Pied Beauty lines 2-4

“For skies of couple-colour as a brinded cow;

For rose-moles all in stipple upon trout that swim

Fresh-firecoal chestnut-falls; finches’ wings;”

It’s fun to see how Gerard is using the words like music in language. He is going for a bizarre language in poetry. He is appreciating the beauty in the world. He is the most modern of the victorians and I wonder if he influenced Dylan Thomas.

Bernard Shaw

Pygmalion, Act 1

“The Flower Girl:…I never spoke to him except to ask him to buy a flower off me.”

I like how Shaw uses this dialogue between classes to show the suspicious traces of prostituion. Flower girls were usually one step away from prostitution, and this was an easy way to discredit someone.

Bernard Shaw

Pygmalion, Act 1

“The Note Taker: You see this creature with her kerbstone English: the English that will keep her in the gutter to the end of her days. Well, sir, in three months I could pass that girl off as a duchess at an ambassador’s garden party. I could even get her a place as lady’s maid or shop assistant, which requires better English.”

Ohhh…this is the qoute of the play! This is the essential foreshadowing that will change the lives of all the characters involved outside the church at this moment. This is an exact recipe for a perfect first few pages of a play.

Bernard Shaw

Pygmalion, Act 2

“Higgins:…I shall make a duchess of this draggletailed guttersnipe.”

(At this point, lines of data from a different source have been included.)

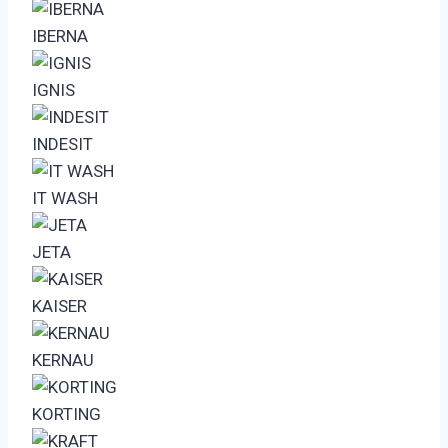
IBERNA
IGNIS
INDESIT
IT WASH
JETA
KAISER
KERNAU
KORTING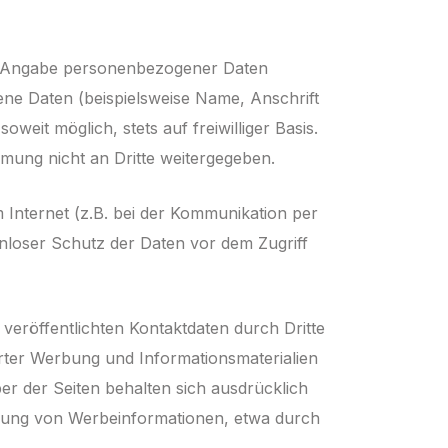
 Angabe per­sonen­be­zogener Daten
ne Daten (beispielsweise Name, Anschrift
weit möglich, stets auf freiwilliger Basis.
mung nicht an Dritte weitergegeben.
 Internet (z.B. bei der Kommunikation per
n­loser Schutz der Daten vor dem Zugriff
eröffentlichten Kontaktdaten durch Dritte
rter Werbung und Informationsmaterialien
er der Seiten behalten sich aus­drücklich
endung von Werbeinformationen, etwa durch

Something about draggletailed guttersnipe I just thought was so funny. It alludes a bit to a snake I think, hanging about in the dirty gutters up to no good. What a funny set of words to call somebody. I wonder if he made it up of if this is a common thing at the time to call a flower girl.

Bernard Shaw

Pygmalion, Act 4

“Liza: I sold flowers, I didn’t sell myself. Now youve made a lady of me I’m not fit to sell anything else. i wish youd left me where you found me.”

And it all comes toward a close. They played with her like a doll after they bought her. Now she has grown up as they expected, and like a couple of kids who don’t know what to do with a grown up, they want to leave her to figure it out for herself by giving up. What a crude couple of chaps.

Bernard Shaw

Pygmalion, Sequel

“Higgins:…If you cant appreciate what youve got, youd better get what you can appreciate.”

I just thought this was a good moral lesson that Higgins learned. Also it is a good instruction from Shaw through his character for readers. Nice.

Bernard Shaw

Pygmalion, Sequel

“…Weak people want to marry strong people who do not frighten them too much: and this often leads them to make the mistake we describe metaphorically as ‘biting off more than they can chew.’ They want too much for too little; and when the bargain is unreasonable beyond all bearing, the union becomes impossible: it ends in the weaker party being either discarded or borne as a cross, which is worse. People who are not only weak, but silly or obtuse as well, are often in these difficulties.”

I think it is totally true. We see all too often marriages gone wrong. What is wrong? Are we as a whole rushing into marriage simply to live up to society’s expectations, or is Shaw right? Many many other things, things that most don’t like to face, must be considered before the joining of a union other than just “I love you and you love me and this makes sense.” Then again, what the hell do I know. I’ve never been married.

William Butler Yeats

The Wild Swans at Coole lines 15-16

“All’s changed since I, hearing at twilight,

The first time on thisi shore,”

W.B.Y. has changed; life is different. He sees nature as more profound I think. Remenisent of William Wordsworth.

T.S. Eliot

The Love Song of J. Alfred Prufrock line 6

“Of restless nights in one-night cheap hotels”

Sounds like an old motel 6…what, they had motel 6’s back then? I picture a noir scene, smoke in the room, a one night stand. Very picturesque.

Virginia Woolf

A Room of One’s Own.

“…any woman born with a great gift in the sixteenth century would certainly have gone crazed, shot herself, or ended her days in some lonely cottage outside the village, half witch, half wizard, feared and mocked at.”

Terrible oppression over women for too many centuries. Even worse for slave women who had no rights to live basically. Nobody cared about them. Imagine if a great big voice like Arethra Franklin’s were suppressed. How hard that must have been for so many women to contain.